What the task asks
Transcribe the data as written, minus images.

** Source material follows **

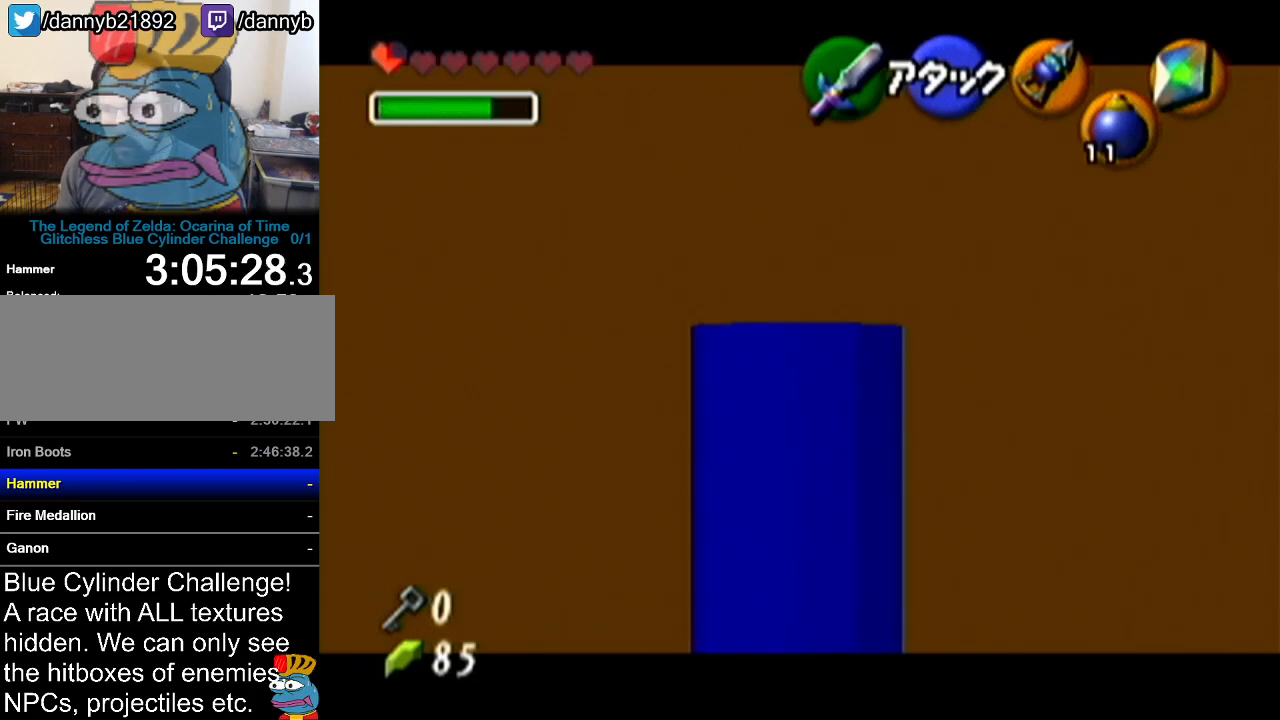
{"buttons": ["Z"], "left_stick": "down", "events": [[83, "left_stick", "center"], [234, "left_stick", "down"]]}
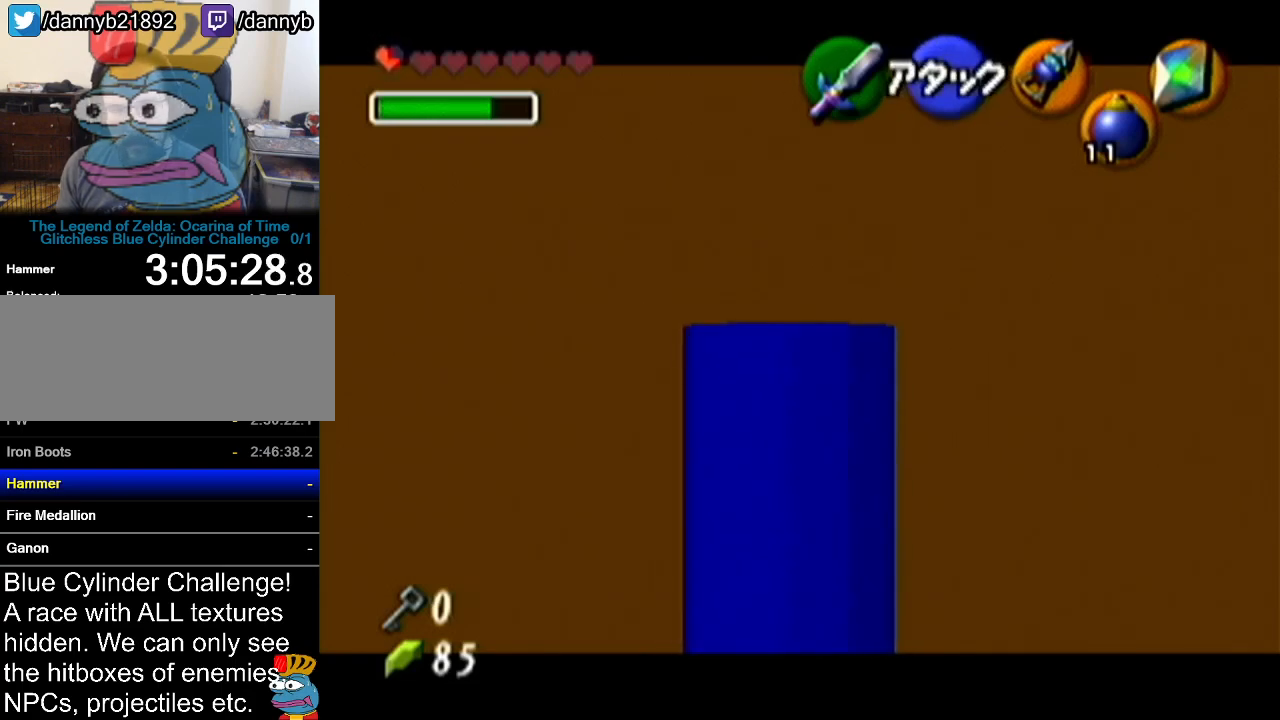
{"buttons": ["Z"], "left_stick": "down", "events": []}
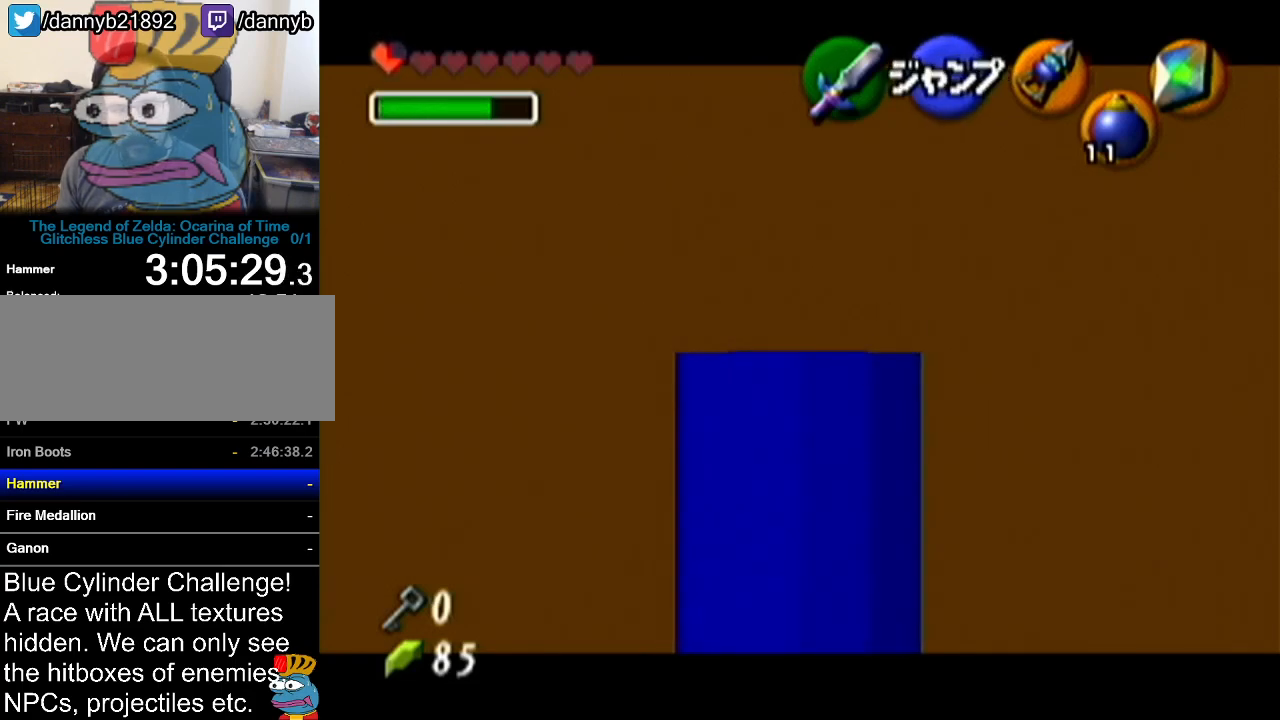
{"buttons": ["Z"], "left_stick": "down", "events": []}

** End of Source material **

Reply to the task
{"buttons": ["Z"], "left_stick": "down", "events": [[83, "left_stick", "center"], [234, "left_stick", "down"]]}
{"buttons": ["Z"], "left_stick": "down", "events": []}
{"buttons": ["Z"], "left_stick": "down", "events": []}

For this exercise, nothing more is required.